Hi, I am running a large ~4800x6600 configuration on ~4000 cores and 160 XIOS cores but sporadically get a time-out and trace it back to a MPI operation (mpi_allreduce or mpi_probe) inside the model or XIOS, although most often in the later during the init (the dia_mlr portion). We are running with inteloneapi-2024.2.0. Since I am unable to figure whether this is a hardware or software issue, I am reaching out to the community to figure if others have encountered the same difficulty…
Hi!
We also face such behaviour since about half a year now and also cannot pin the issue down to any of the components NEMO, XIOS or HPC software. In our case this appeared coincidently with a major software update on the related HPC system.
We mostly see the jobs stalling when they are supposed to produce output (but not exclusively). The issue occurs randomly - some jobs which ran into it once, can simply run through without any issue after re-submission.

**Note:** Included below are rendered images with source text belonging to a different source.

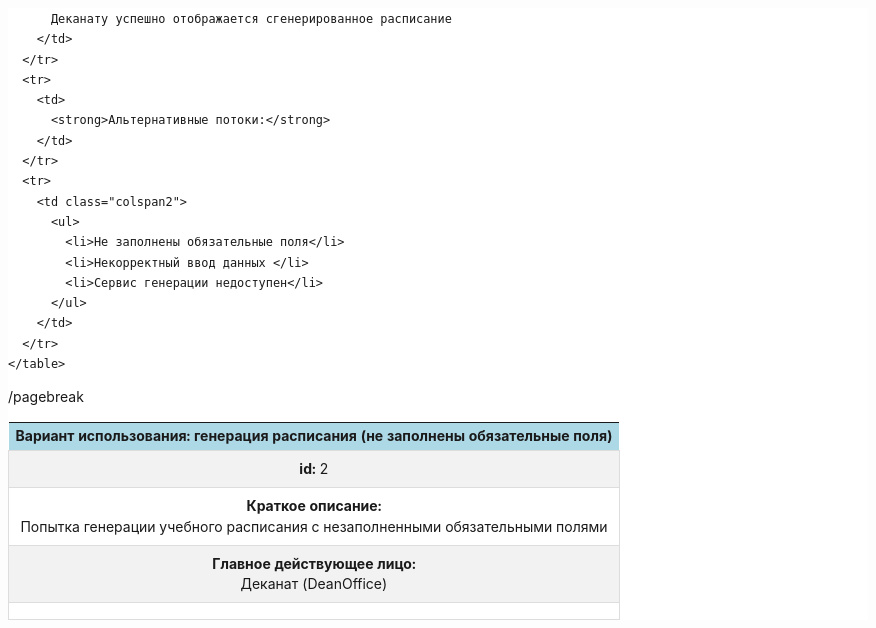           Деканату успешно отображается сгенерированное расписание
        </td>
      </tr>
      <tr>
        <td>
          <strong>Альтернативные потоки:</strong>
        </td>
      </tr>
      <tr>
        <td class="colspan2">
          <ul>
            <li>Не заполнены обязательные поля</li>
            <li>Некорректный ввод данных </li>
            <li>Сервис генерации недоступен</li>
          </ul>
        </td>
      </tr>
    </table>
  </body>
</html>

<div style="page-break-after:always;  visibility:hidden">/pagebreak</div>

<html lang="en">
  <head>
    <meta charset="UTF-8" />
    <meta name="viewport" content="width=device-width, initial-scale=1.0" />
    <title>Ваш заголовок</title>
    <style>
      table { border-collapse: collapse; width: 100%; } th { background-color: lightblue; text-align:center; } td { border: 1px solid #dddddd; text-align: center; padding: 8px; } td.bold { font-weight: bold; } td.colspan2 { column-span: all; } tr:nth-child(even) { background-color: #f2f2f2; } ul { list-style-type: none; padding: 0; margin: 0; } ul li:before { content: "•"; margin-right: 5px; }
    </style>
  </head>
  <body>
    <table>
      <tr>
        <th colspan="2">
        Вариант использования: генерация расписания (не заполнены обязательные поля)
        </th>
      </tr>
      <tr>
        <td>
	        <strong>id:</strong> 
	        2
        </td>
      </tr>
      <tr>
        <td>
          <strong>Краткое описание:</strong>
          <br />
          Попытка генерации учебного расписания с незаполненными обязательными полями
        </td>
      </tr>
      <tr>
        <td>
          <strong>Главное действующее лицо:</strong>
          <br />
          Деканат (DeanOffice)
        </td>
      </tr>
      <tr>
        <td>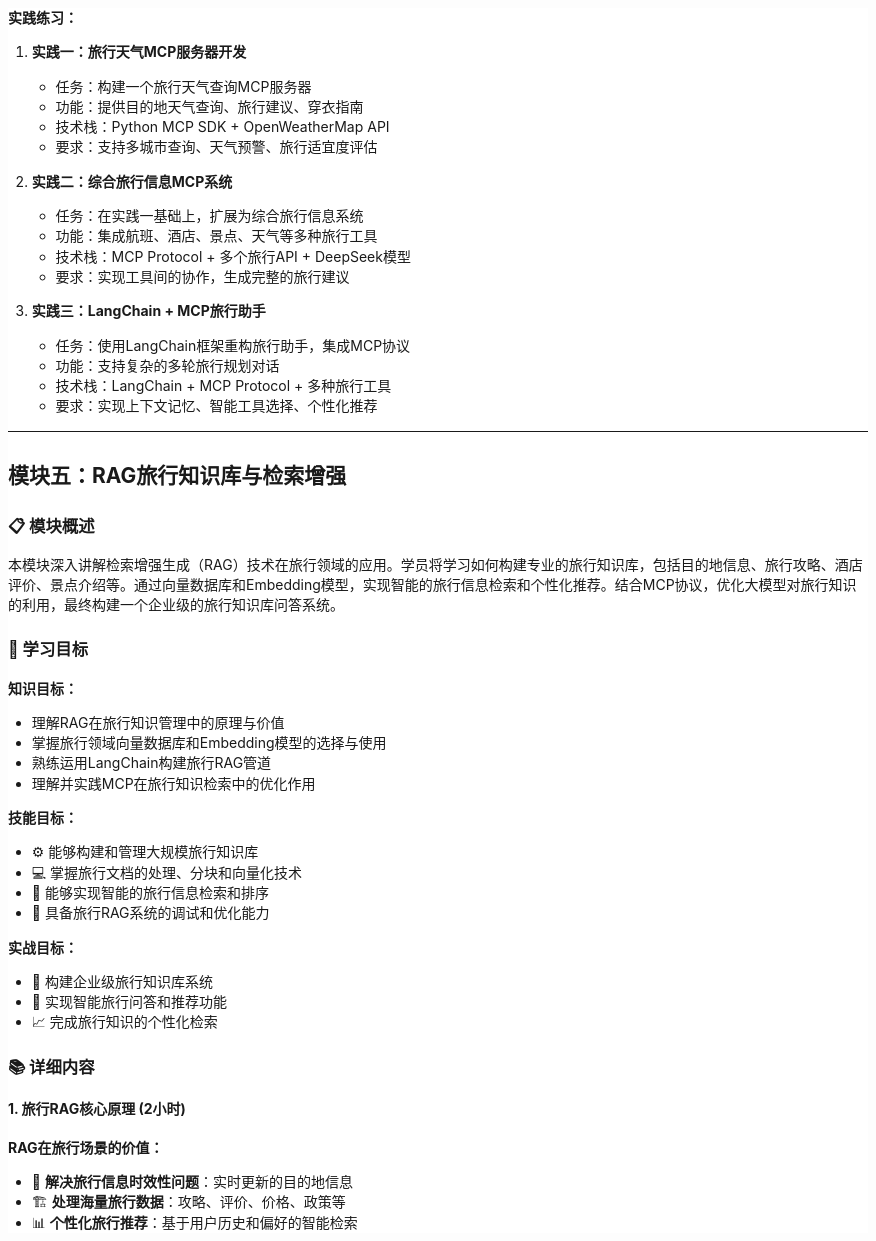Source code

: **实践练习：**

1. **实践一：旅行天气MCP服务器开发**
   - 任务：构建一个旅行天气查询MCP服务器
   - 功能：提供目的地天气查询、旅行建议、穿衣指南
   - 技术栈：Python MCP SDK + OpenWeatherMap API
   - 要求：支持多城市查询、天气预警、旅行适宜度评估

2. **实践二：综合旅行信息MCP系统**
   - 任务：在实践一基础上，扩展为综合旅行信息系统
   - 功能：集成航班、酒店、景点、天气等多种旅行工具
   - 技术栈：MCP Protocol + 多个旅行API + DeepSeek模型
   - 要求：实现工具间的协作，生成完整的旅行建议

3. **实践三：LangChain + MCP旅行助手**
   - 任务：使用LangChain框架重构旅行助手，集成MCP协议
   - 功能：支持复杂的多轮旅行规划对话
   - 技术栈：LangChain + MCP Protocol + 多种旅行工具
   - 要求：实现上下文记忆、智能工具选择、个性化推荐

------

## 模块五：RAG旅行知识库与检索增强

### 📋 模块概述

本模块深入讲解检索增强生成（RAG）技术在旅行领域的应用。学员将学习如何构建专业的旅行知识库，包括目的地信息、旅行攻略、酒店评价、景点介绍等。通过向量数据库和Embedding模型，实现智能的旅行信息检索和个性化推荐。结合MCP协议，优化大模型对旅行知识的利用，最终构建一个企业级的旅行知识库问答系统。

### 🎯 学习目标

**知识目标：**
- 理解RAG在旅行知识管理中的原理与价值
- 掌握旅行领域向量数据库和Embedding模型的选择与使用
- 熟练运用LangChain构建旅行RAG管道
- 理解并实践MCP在旅行知识检索中的优化作用

**技能目标：**
- ⚙️ 能够构建和管理大规模旅行知识库
- 💻 掌握旅行文档的处理、分块和向量化技术
- 🔌 能够实现智能的旅行信息检索和排序
- 🐛 具备旅行RAG系统的调试和优化能力

**实战目标：**
- 🚀 构建企业级旅行知识库系统
- 🤖 实现智能旅行问答和推荐功能
- 📈 完成旅行知识的个性化检索

### 📚 详细内容

#### 1. 旅行RAG核心原理 (2小时)
**RAG在旅行场景的价值：**
- 🧠 **解决旅行信息时效性问题**：实时更新的目的地信息
- 🏗️ **处理海量旅行数据**：攻略、评价、价格、政策等
- 📊 **个性化旅行推荐**：基于用户历史和偏好的智能检索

We only see this in our AGRIF configurations running on ~3700 cores for NEMO + 100 cores for XIOS and ~3700 NEMO + 800 XIOS for a double nested configuration with huge amount of output) while un-nested (smaller) configurations don’t seem to be affected (~2000 + 80).
We also use intel-compilers.
addendum: this appears across NEMO (3.6 and 5.0) and XIOS versions/revisions (2 and 3, several revisions tested)
Thanks for the info! Do you confirm also using Intel oneAPI? We are thinking switching to openMPI…
We use intel classic compiler 2021.10.0 as part of oneAPI Release 2023.2.
Directly using oneAPI (ifx, icx…) never worked on our systems - so far.
We were also recommended to use GCC/OpenMPI but this is still on our list as it didn’t work right away.
Sorry not a solution but I’ve had sporadic issues when scaling up my much smaller experiments (~200 cores). I narrowed it down to a fld_read call which the new ifx compiler seemed to be treating differently. What level of optimisation are you using? I believe there were some bugs that were fixed in the 2025 release, although I was still encountering problems and am now in the process of moving to GCC.